Palazzo Ducale Di Guastalla: tornano le sale restaurate e l’accesso è finalmente per tutti
Dopo un lungo lavoro di restauro, alcune sale del piano nobile del Palazzo Ducale di Guastalla hanno riaperto al pubblico. L’edificio storico è ora completamente accessibile grazie a un nuovo ascensore che elimina le barriere architettoniche, rendendo la visita più semplice e aperta a tutti. All’inaugurazione erano presenti, tra gli altri, l’assessora regionale alla Cultura Gessica Allegni, l’architetto Sergio Bettini e lo storico dell’arte Massimo Mussini, protagonisti del recupero.
Il sisma del 2012 e i fondi che hanno permesso il restauro
Il terremoto del 2012 aveva causato danni seri al Palazzo Ducale. Gli interventi si sono concentrati sul rafforzamento della struttura e sulle riparazioni necessarie per garantire la sicurezza di chi visita. Il primo lotto di lavori è costato circa 424mila euro: 355mila sono arrivati da Viale Aldo Moro, attraverso il commissario alla ricostruzione, mentre il Comune ha messo sul piatto altri 68mila euro.
Più avanti, con un finanziamento di 475mila euro stanziato dalla Regione Emilia-Romagna, si è potuto completare il progetto. Questo ha permesso di sistemare l’accesso al piano nobile con un ascensore e di riqualificare alcune sale attigue, migliorando l’esperienza di chi visita il museo.
Cosa significa questa riapertura per Guastalla e per l’Emilia-romagna
La riapertura delle sale ha un valore più ampio. L’assessora Gessica Allegni ha spiegato come questo intervento restituisca alla comunità un luogo pieno di storia e fascino. L’accessibilità migliorata permette anche a chi ha difficoltà motorie di godersi il patrimonio, segno di una cultura sempre più inclusiva.
Allegni ha ricordato che i palazzi storici non sono solo attrazioni per i turisti, ma fanno parte della vita quotidiana dei cittadini. Sono strumenti fondamentali per diffondere cultura e arte, e contribuiscono a definire l’identità dell’Emilia-Romagna. Per questo conservarli e valorizzarli è una priorità, con effetti positivi per tutto il territorio.
Dietro le quinte del restauro: il lavoro di architetti e storici dell’arte
Il restauro ha coinvolto tante professionalità. L’architetto Sergio Bettini ha seguito il progetto, occupandosi di consolidare la struttura e di rendere funzionale il piano nobile. Un lavoro che ha richiesto attenzione sia agli aspetti tecnici sia a quelli artistici, per rispettare la storia del palazzo senza trascurare la sicurezza.

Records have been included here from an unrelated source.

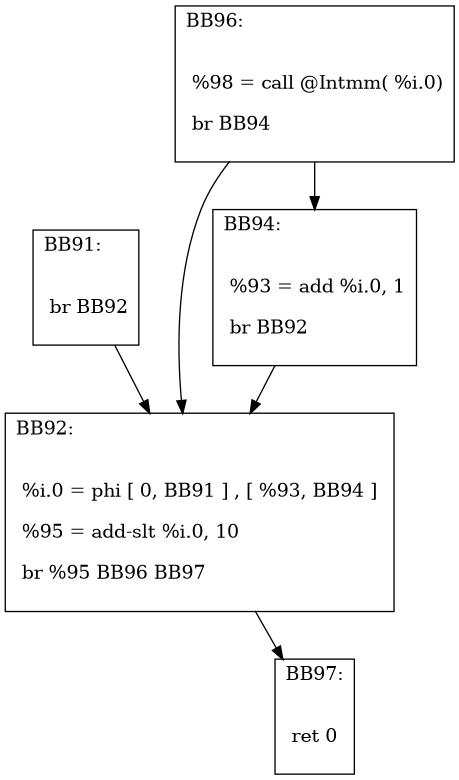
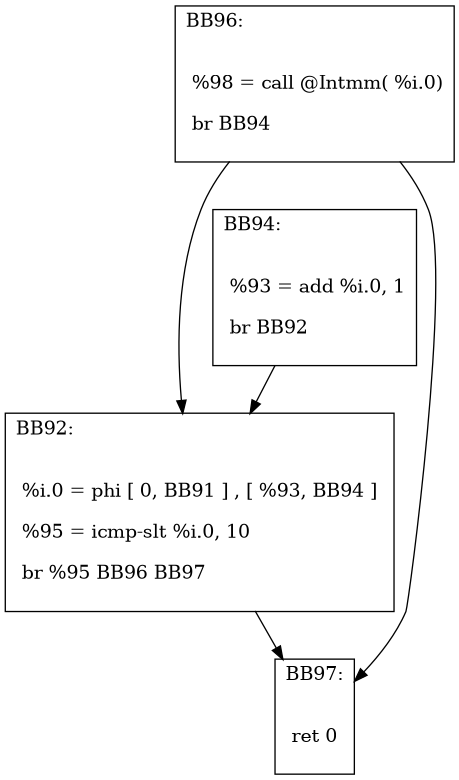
  digraph {
    node [shape=record]
-   n1 [label="{BB91:\l\l\n             br BB92\l\n             }"]
-   n2 [label="{BB92:\l\l\n             %i.0 = phi [ 0, BB91 ] , [ %93, BB94 ] \l\n             %95 = add-slt %i.0, 10\l\n             br %95 BB96 BB97\l\n             }"]
+   n2 [label="{BB92:\l\l\n             %i.0 = phi [ 0, BB91 ] , [ %93, BB94 ] \l\n             %95 = icmp-slt %i.0, 10\l\n             br %95 BB96 BB97\l\n             }"]
    n3 [label="{BB97:\l\l\n             ret 0\l\n             }"]
    n4 [label="{BB96:\l\l\n             %98 = call @Intmm( %i.0)\l\n             br BB94\l\n             }"]
    n5 [label="{BB94:\l\l\n             %93 = add %i.0, 1\l\n             br BB92\l\n             }"]
-   n1 -> n2
    n2 -> n3
    n4 -> n2
-   n4 -> n5
+   n4 -> n3
    n5 -> n2
  }
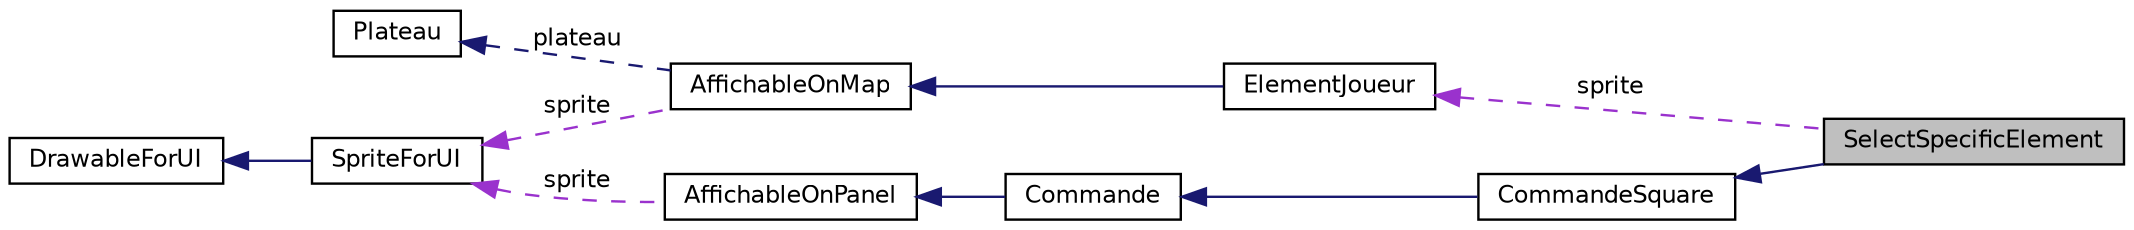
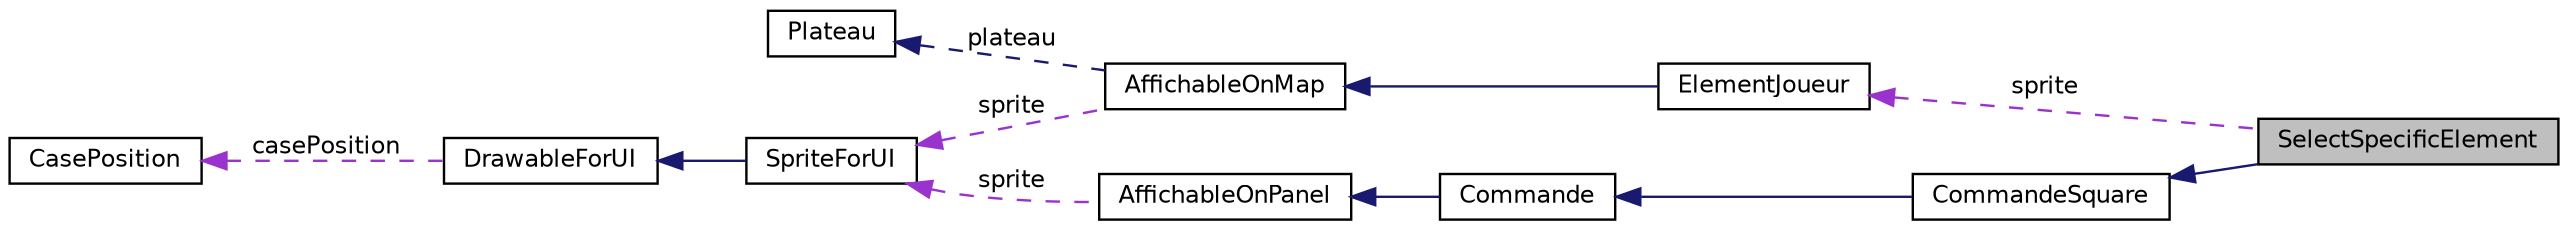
  digraph {
    rankdir=LR
    node [color=black fillcolor=white fontname=Helvetica fontsize=10 shape=record style=filled]
    edge [color=midnightblue dir=back fontname=Helvetica fontsize=10 labelfontname=Helvetica labelfontsize=10 style=solid]
    n1 [fillcolor=grey75 fontcolor=black height=0.2 label=SelectSpecificElement width=0.4]
    n2 [height=0.2 label=CommandeSquare width=0.4]
    n3 [height=0.2 label=Commande width=0.4]
    n4 [height=0.2 label=AffichableOnPanel width=0.4]
    n5 [height=0.2 label=SpriteForUI width=0.4]
    n6 [height=0.2 label=AffichableOnMap width=0.4]
    n7 [height=0.2 label=ElementJoueur width=0.4]
    n8 [height=0.2 label=DrawableForUI width=0.4]
+   n9 [height=0.2 label=CasePosition width=0.4]
    n10 [height=0.2 label=Plateau width=0.4]
    n2 -> n1
    n3 -> n2
    n4 -> n3
    n5 -> n4 [color=darkorchid3 label=" sprite" style=dashed]
    n5 -> n6 [color=darkorchid3 label=" sprite" style=dashed]
    n6 -> n7
    n7 -> n1 [color=darkorchid3 label=" sprite" style=dashed]
    n8 -> n5
+   n9 -> n8 [color=darkorchid3 label=" casePosition" style=dashed]
    n10 -> n6 [label=" plateau" style=dashed]
  }
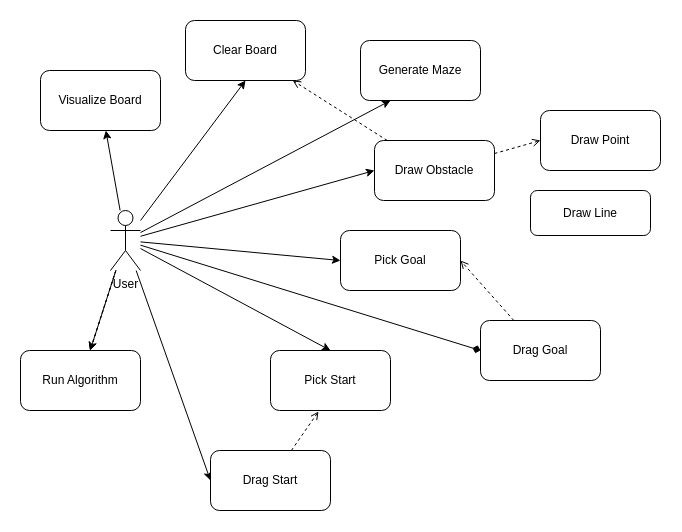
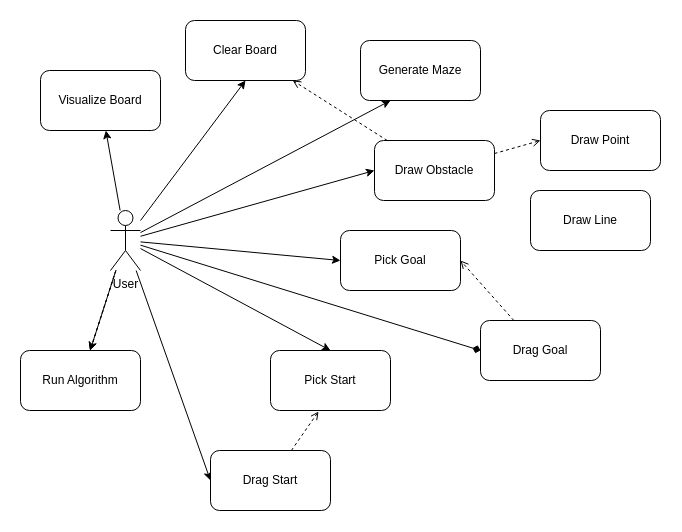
  <mxCell id="0" />
  <mxCell id="1" parent="0" />
  <mxCell id="2" style="rounded=0;orthogonalLoop=1;jettySize=auto;html=1;" edge="1" parent="1" source="13" target="14"><mxGeometry relative="1" as="geometry" /></mxCell>
  <mxCell id="3" style="edgeStyle=none;rounded=0;orthogonalLoop=1;jettySize=auto;html=1;entryX=0.5;entryY=1;entryDx=0;entryDy=0;" edge="1" parent="1" source="13" target="15"><mxGeometry relative="1" as="geometry" /></mxCell>
  <mxCell id="4" style="edgeStyle=none;rounded=0;orthogonalLoop=1;jettySize=auto;html=1;entryX=0.25;entryY=1;entryDx=0;entryDy=0;" edge="1" parent="1" source="13" target="16"><mxGeometry relative="1" as="geometry" /></mxCell>
  <mxCell id="5" style="edgeStyle=none;rounded=0;orthogonalLoop=1;jettySize=auto;html=1;entryX=0;entryY=0.5;entryDx=0;entryDy=0;" edge="1" parent="1" source="13" target="19"><mxGeometry relative="1" as="geometry" /></mxCell>
  <mxCell id="6" style="edgeStyle=none;rounded=0;orthogonalLoop=1;jettySize=auto;html=1;entryX=0;entryY=0.5;entryDx=0;entryDy=0;" edge="1" parent="1" source="13" target="20"><mxGeometry relative="1" as="geometry" /></mxCell>
  <mxCell id="7" style="edgeStyle=none;rounded=0;orthogonalLoop=1;jettySize=auto;html=1;entryX=0;entryY=0.5;entryDx=0;entryDy=0;endArrow=diamond;" edge="1" parent="1" source="13" target="23"><mxGeometry relative="1" as="geometry" /></mxCell>
  <mxCell id="8" style="edgeStyle=none;rounded=0;orthogonalLoop=1;jettySize=auto;html=1;entryX=0.5;entryY=0;entryDx=0;entryDy=0;" edge="1" parent="1" source="13" target="21"><mxGeometry relative="1" as="geometry" /></mxCell>
  <mxCell id="9" style="edgeStyle=none;rounded=0;orthogonalLoop=1;jettySize=auto;html=1;entryX=0;entryY=0.5;entryDx=0;entryDy=0;" edge="1" parent="1" source="13" target="25"><mxGeometry relative="1" as="geometry" /></mxCell>
  <mxCell id="10" value="" style="edgeStyle=none;rounded=0;orthogonalLoop=1;jettySize=auto;html=1;" edge="1" parent="1" source="13" target="26"><mxGeometry relative="1" as="geometry" /></mxCell>
  <mxCell id="11" value="" style="edgeStyle=none;rounded=0;orthogonalLoop=1;jettySize=auto;html=1;dashed=1;endArrow=open;endFill=0;" edge="1" parent="1" source="13" target="26"><mxGeometry relative="1" as="geometry" /></mxCell>
  <mxCell id="12" value="" style="edgeStyle=none;rounded=0;orthogonalLoop=1;jettySize=auto;html=1;dashed=1;endArrow=open;endFill=0;" edge="1" parent="1" source="13" target="26"><mxGeometry relative="1" as="geometry" /></mxCell>
  <mxCell id="13" value="User" style="shape=umlActor;verticalLabelPosition=bottom;verticalAlign=top;html=1;outlineConnect=0;" vertex="1" parent="1"><mxGeometry x="110" y="210" width="30" height="60" as="geometry" /></mxCell>
  <mxCell id="14" value="Visualize Board" style="rounded=1;whiteSpace=wrap;html=1;" vertex="1" parent="1"><mxGeometry x="40" y="70" width="120" height="60" as="geometry" /></mxCell>
  <mxCell id="15" value="Clear Board" style="rounded=1;whiteSpace=wrap;html=1;" vertex="1" parent="1"><mxGeometry x="185" y="20" width="120" height="60" as="geometry" /></mxCell>
  <mxCell id="16" value="Generate Maze" style="rounded=1;whiteSpace=wrap;html=1;" vertex="1" parent="1"><mxGeometry x="360" y="40" width="120" height="60" as="geometry" /></mxCell>
  <mxCell id="17" style="edgeStyle=none;rounded=0;orthogonalLoop=1;jettySize=auto;html=1;entryX=0;entryY=0.5;entryDx=0;entryDy=0;dashed=1;endArrow=open;endFill=0;" edge="1" parent="1" source="19" target="27"><mxGeometry relative="1" as="geometry" /></mxCell>
  <mxCell id="18" style="edgeStyle=none;rounded=0;orthogonalLoop=1;jettySize=auto;html=1;dashed=1;endArrow=open;endFill=0;" edge="1" parent="1" source="19" target="15"><mxGeometry relative="1" as="geometry" /></mxCell>
  <mxCell id="19" value="Draw Obstacle" style="rounded=1;whiteSpace=wrap;html=1;" vertex="1" parent="1"><mxGeometry x="374" y="140" width="120" height="60" as="geometry" /></mxCell>
  <mxCell id="20" value="Pick Goal" style="rounded=1;whiteSpace=wrap;html=1;" vertex="1" parent="1"><mxGeometry x="340" y="230" width="120" height="60" as="geometry" /></mxCell>
  <mxCell id="21" value="Pick Start" style="rounded=1;whiteSpace=wrap;html=1;" vertex="1" parent="1"><mxGeometry x="270" y="350" width="120" height="60" as="geometry" /></mxCell>
  <mxCell id="22" style="edgeStyle=none;rounded=0;orthogonalLoop=1;jettySize=auto;html=1;entryX=1;entryY=0.5;entryDx=0;entryDy=0;dashed=1;endArrow=open;endFill=0;" edge="1" parent="1" source="23" target="20"><mxGeometry relative="1" as="geometry" /></mxCell>
  <mxCell id="23" value="Drag Goal" style="rounded=1;whiteSpace=wrap;html=1;" vertex="1" parent="1"><mxGeometry x="480" y="320" width="120" height="60" as="geometry" /></mxCell>
  <mxCell id="24" style="edgeStyle=none;rounded=0;orthogonalLoop=1;jettySize=auto;html=1;entryX=0.4;entryY=1.017;entryDx=0;entryDy=0;entryPerimeter=0;dashed=1;endArrow=open;endFill=0;" edge="1" parent="1" source="25" target="21"><mxGeometry relative="1" as="geometry" /></mxCell>
  <mxCell id="25" value="Drag Start" style="rounded=1;whiteSpace=wrap;html=1;" vertex="1" parent="1"><mxGeometry x="210" y="450" width="120" height="60" as="geometry" /></mxCell>
  <mxCell id="26" value="Run Algorithm" style="rounded=1;whiteSpace=wrap;html=1;" vertex="1" parent="1"><mxGeometry x="20" y="350" width="120" height="60" as="geometry" /></mxCell>
  <mxCell id="27" value="Draw Point" style="rounded=1;whiteSpace=wrap;html=1;" vertex="1" parent="1"><mxGeometry x="540" y="110" width="120" height="60" as="geometry" /></mxCell>
- <mxCell id="28" value="Draw Line" style="rounded=1;whiteSpace=wrap;html=1;" vertex="1" parent="1"><mxGeometry x="530" y="190" width="120" height="45" as="geometry" /></mxCell>
+ <mxCell id="28" value="Draw Line" style="rounded=1;whiteSpace=wrap;html=1;" vertex="1" parent="1"><mxGeometry x="530" y="190" width="120" height="60" as="geometry" /></mxCell>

Lo storico dell’arte Massimo Mussini ha avuto un ruolo fondamentale nella tutela degli ambienti storici durante i lavori. La sua presenza all’inaugurazione dimostra l’importanza data alla conservazione degli elementi artistici e architettonici del Palazzo. Il risultato è un equilibrio ben calibrato tra miglioramento dell’accessibilità e rispetto delle strutture originali.
L’ascensore: una vera svolta per l’accesso senza barriere
L’installazione dell’ascensore è una svolta decisiva. Prima, raggiungere il piano nobile era complicato per chi ha problemi di mobilità. Ora, con questo nuovo impianto, le barriere sono state eliminate e il museo si apre a un pubblico più vasto.
L’ascensore non è solo una soluzione pratica: diventa il simbolo di un luogo che accoglie visitatori di ogni età e condizione. Non si è trattato solo di migliorare una funzione tecnica, ma di ampliare le possibilità di partecipare alla vita culturale del palazzo.
Ogni sala che riapre restituisce a cittadini e turisti un pezzo della storia locale, messo a disposizione in spazi più moderni e accoglienti. Il Palazzo Ducale di Guastalla si rilancia così, continuando a essere un punto di riferimento nel panorama culturale ed economico dell’Emilia.